Os sinais recentes de que o Instagram pode reforçar ainda mais a centralidade do vídeo, com mudanças que aproximam a experiência da plataforma de um fluxo permanente de Reels, merecem atenção para além da camada técnica. O que deve ser observado aqui é uma mudança mais profunda na forma como o conteúdo passa a ser descoberto, distribuído e consumido. Quando uma plataforma redefine sua porta de entrada, ela também redefine o tipo de linguagem que terá mais chances de engajar.
Essa transformação não é exatamente uma novidade. O Instagram já deixou há muitos anos de ser uma plataforma organizada pela lógica cronológica. Depois, trocou a previsibilidade do feed de seguidores por uma curadoria algorítmica mais agressiva. Em seguida, passou a favorecer formatos específicos, sobretudo aqueles capazes de gerar retenção imediata. O possível avanço dessa forma de trabalho, com uma abertura cada vez mais orientada ao vídeo curto, apenas aprofunda um caminho já em curso: o de uma plataforma cada vez menos interessada em interações lentas e mais comprometida com estímulos rápidos.
Nesse processo, os carrosséis ocuparam um lugar importante. Não era exatamente uma vitória do hábito de leitura, mas funcionou como uma solução “copo meio cheio” inteligente. Permitiram que ideias mais densas, recortes históricos, análises e curadorias encontrassem uma forma de existir dentro da rede sem precisar se render completamente à aceleração do vídeo. Para muitos veículos, artistas e plataformas culturais, esse formato virou uma das últimas maneiras viáveis de propor conteúdo com algum grau de contexto dentro do próprio Instagram.

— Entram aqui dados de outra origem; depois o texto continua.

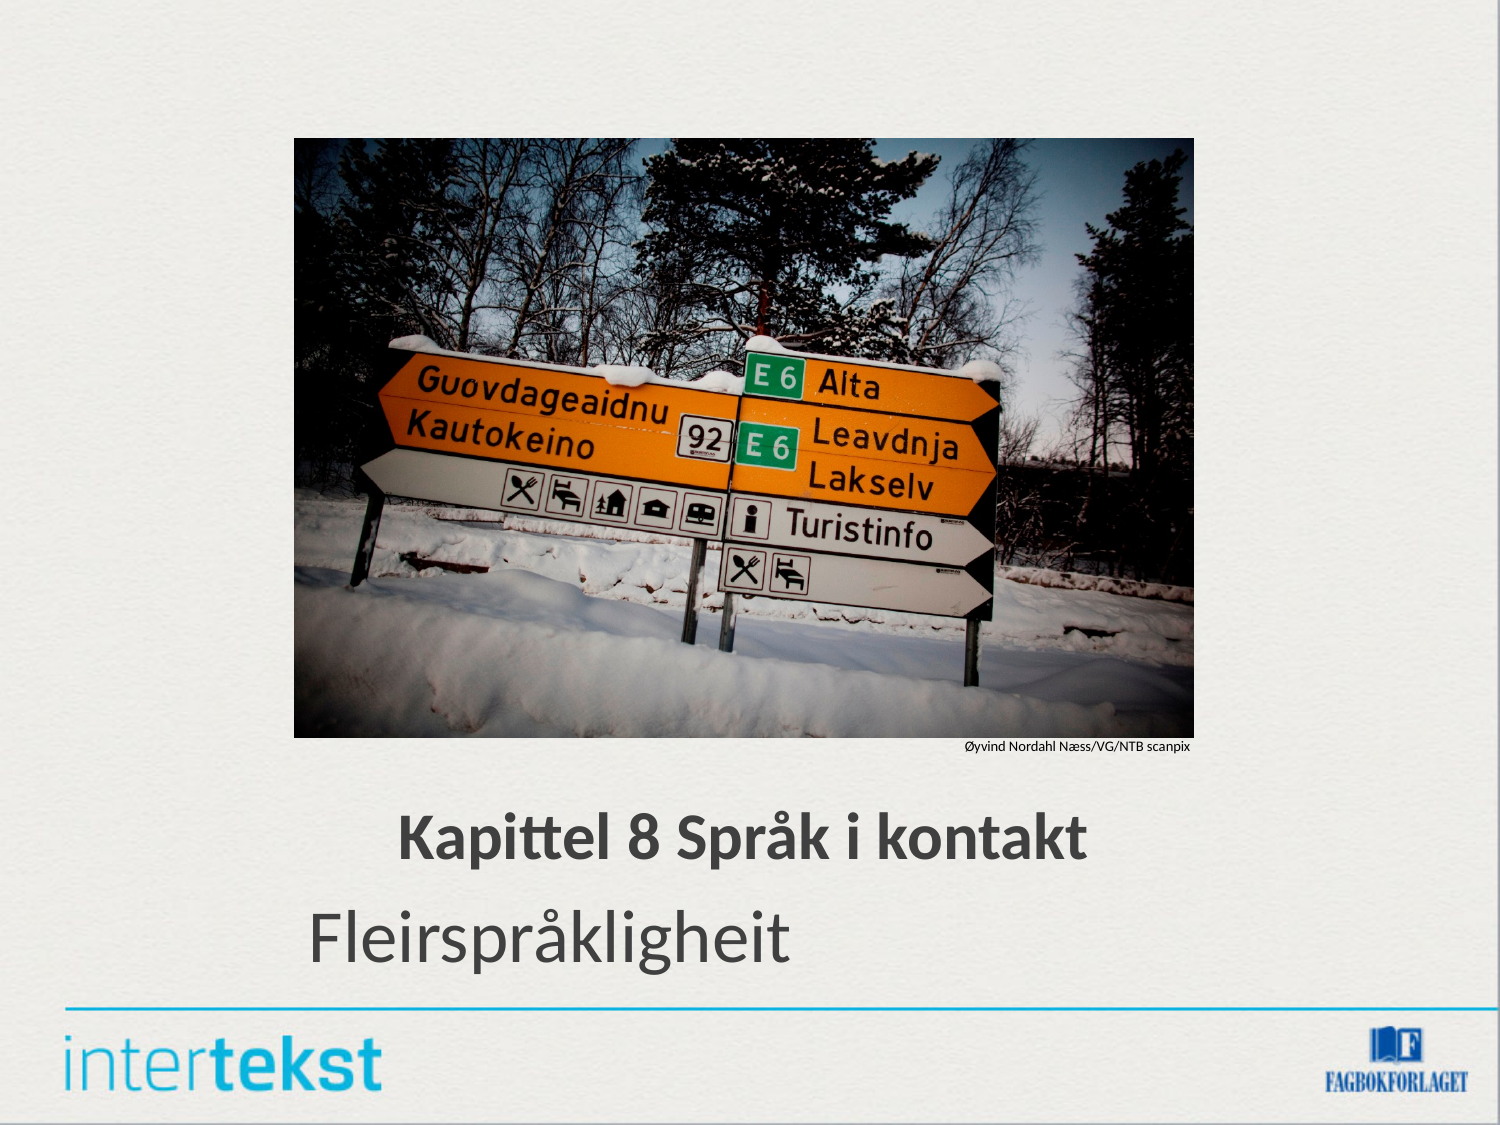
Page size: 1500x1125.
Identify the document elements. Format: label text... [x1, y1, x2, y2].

title Kapittel 8 Språk i kontakt [294, 787, 1194, 880]
text_box Øyvind Nordahl Næss/VG/NTB scanpix [950, 729, 1225, 763]
list Fleirspråkligheit [294, 880, 1194, 1013]
picture [0, 0, 1500, 1125]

É por isso que uma eventual priorização absoluta do vídeo preocupa. Nos preocupa. Não porque o vídeo seja um problema em si, mas porque a hegemonia de um único formato tende a empobrecer o ecossistema da plataforma. Quando tudo precisa começar pelo mesmo tipo de estímulo, a diversidade de linguagens diminui. E quando a descoberta passa a depender quase exclusivamente do impacto imediato, conteúdos que exigem atenção, sequência e tempo de leitura começam, aos poucos, a ser empurrados para fora do ambiente do que “dá resultado”.
Para veículos editoriais como o Alataj, isso produz um efeito que vai além do alcance. Afeta a própria possibilidade de sustentar um modelo de comunicação baseado em análise, profundidade e construção de narrativa. Me refiro aqui a uma dificuldade crescente de introduzir complexidade em um ambiente que recompensa simplificação. Não é só uma mudança de formato, mas de valor cultural embutida na arquitetura de programação da plataforma.

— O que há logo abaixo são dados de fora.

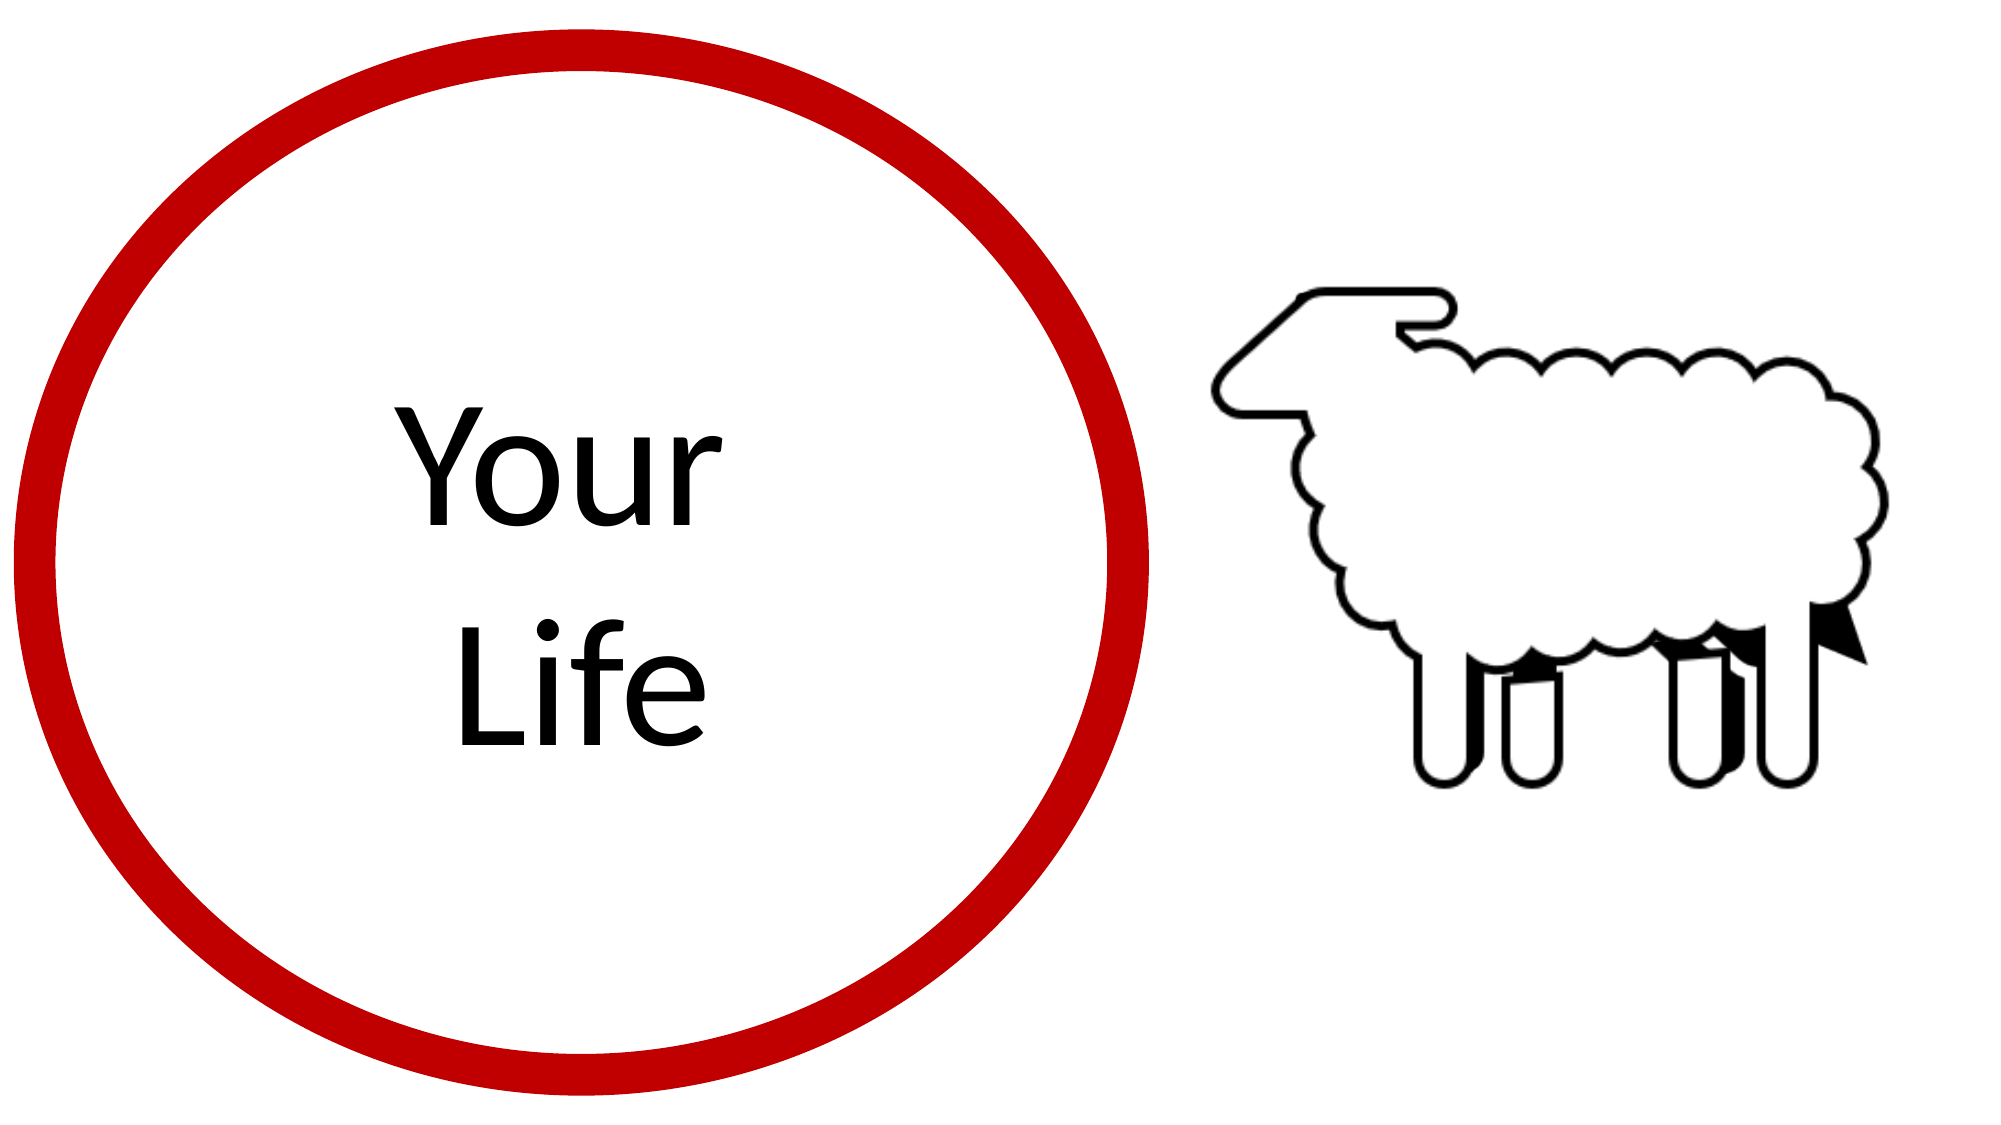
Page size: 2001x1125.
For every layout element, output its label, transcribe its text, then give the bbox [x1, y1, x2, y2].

picture [1128, 116, 1973, 961]
text_box Your Life [33, 49, 1128, 1076]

Há também um efeito comportamental importante. Quanto mais o consumo é guiado por um fluxo contínuo de estímulos audiovisuais, menor tende a ser o espaço para uma decisão ativa de aprofundamento. O usuário não precisa escolher tanto o que quer ver; ele apenas recebe. Isso não elimina a leitura, mas modifica o seu lugar. Em vez de ser parte orgânica da experiência, ela passa a depender de uma intenção mais deliberada. E convenhamos, não é uma disputa fácil quando o concorrente é a dopamina barata dos vídeos curtos infinitos.
É claro que a leitura não vai acabar. O mais provável é que ela continue existindo, mas com menos espaço de descoberta espontânea dentro das grandes plataformas. Isso já muda bastante coisa. Muda a forma como veículos constroem presença, como leitores encontram conteúdo e como a própria relevância cultural passa a ser medida, já que por vídeo, muitos assuntos se tornam muito mais complexos de serem tratados. Esse texto aqui, por exemplo, seria um roteiro de mais de 7 minutos em vídeo. Em um cenário assim, curadoria e intenção ganham ainda mais peso.

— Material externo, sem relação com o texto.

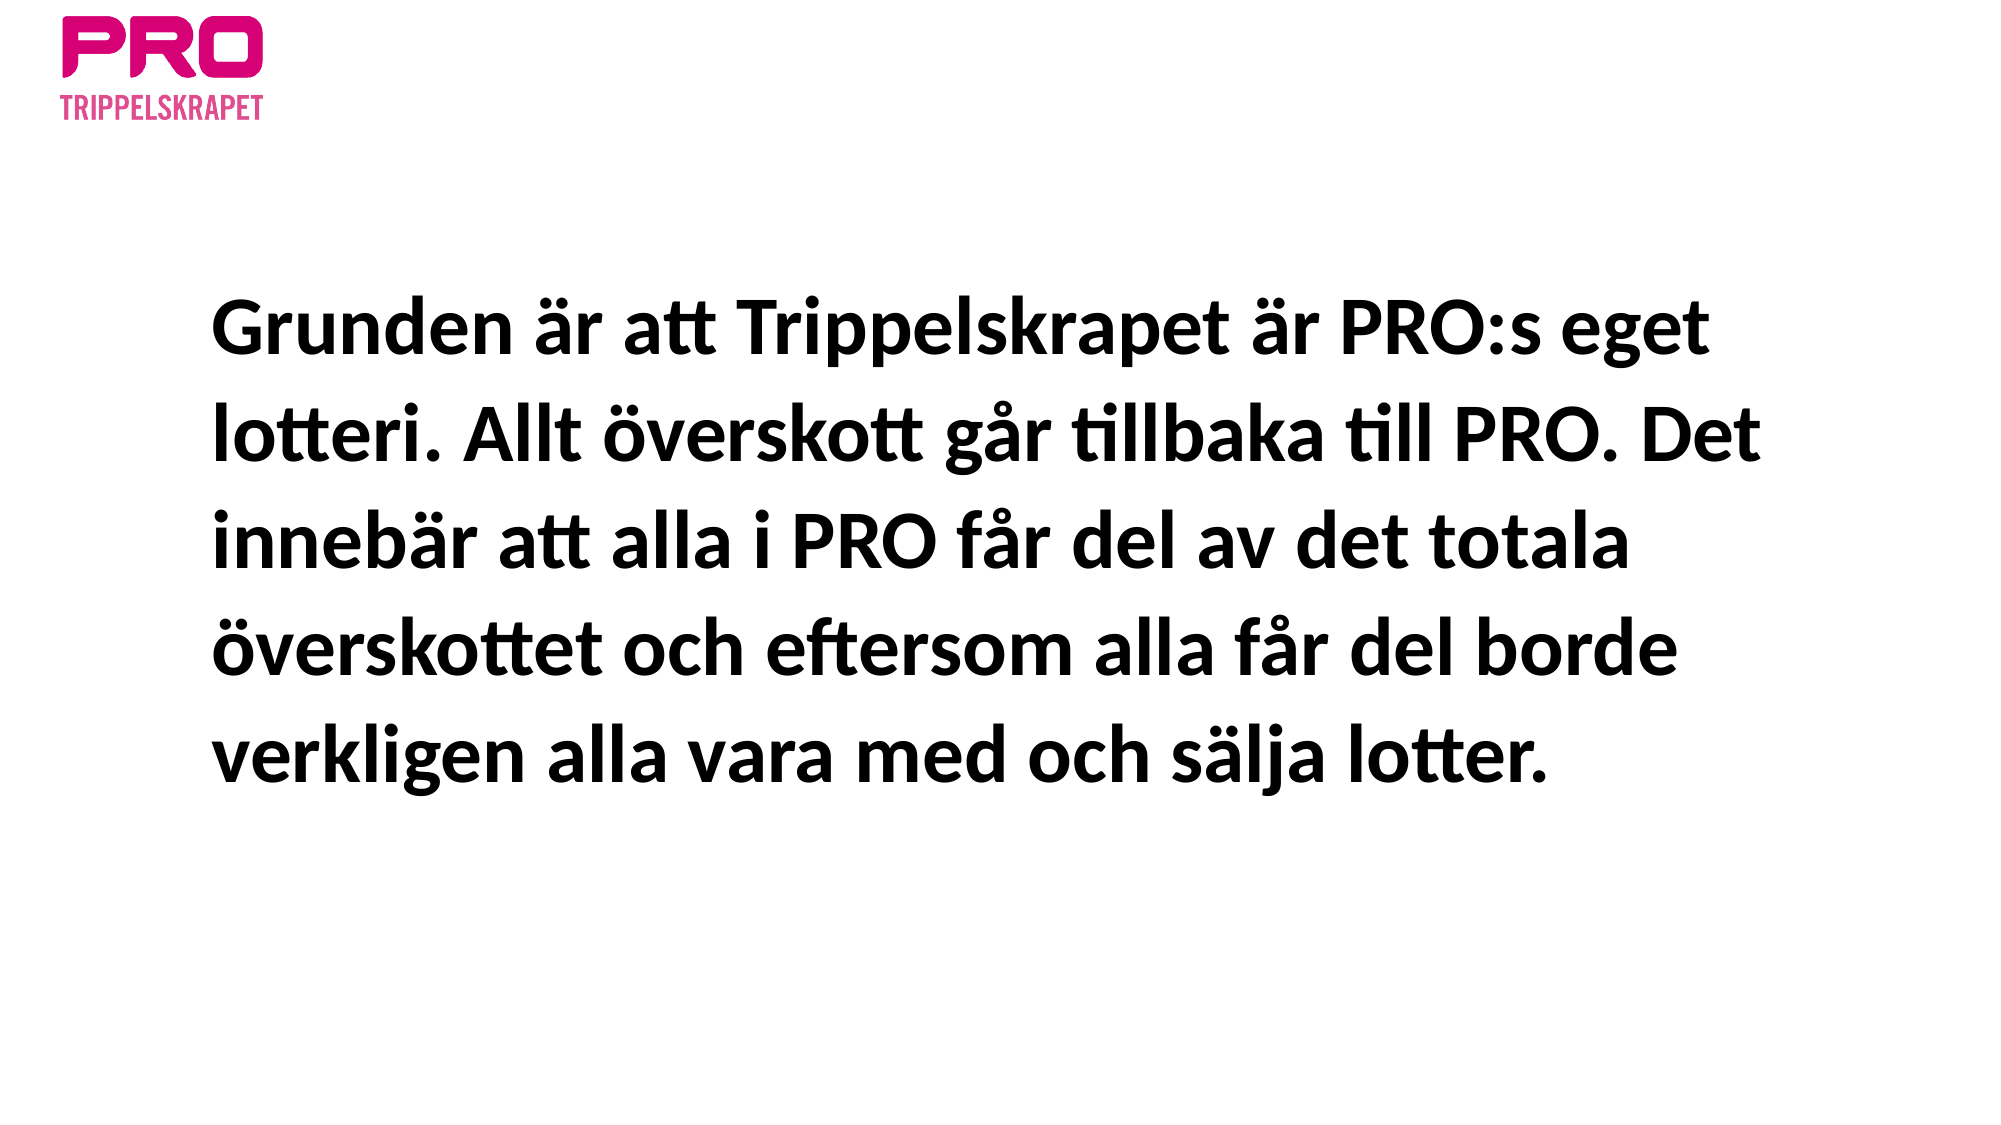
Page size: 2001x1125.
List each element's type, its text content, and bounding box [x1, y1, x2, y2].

text_box Grunden är att Trippelskrapet är PRO:s eget lotteri. Allt överskott går tillbaka till PRO. Det innebär att alla i PRO får del av det totala överskottet och eftersom alla får del borde verkligen alla vara med och sälja lotter. [196, 257, 1810, 807]
picture [60, 16, 263, 120]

Esta carta da redação é um convite a refletir sobre o tipo de ecossistema digital que está sendo consolidado e, principalmente, sobre o papel que cada leitor tem na manutenção de espaços onde a leitura ainda faz sentido. Em tempos de excesso, atenção virou valor. E escolher onde colocá-la talvez seja uma das decisões culturais mais importantes do presente. Engaje os posts que você acredita. Apoie as narrativas que fazem sentido para você. Em breve, elas podem estar mastigadas e condensadas, podendo ser descartadas brevemente em um “swipe up”.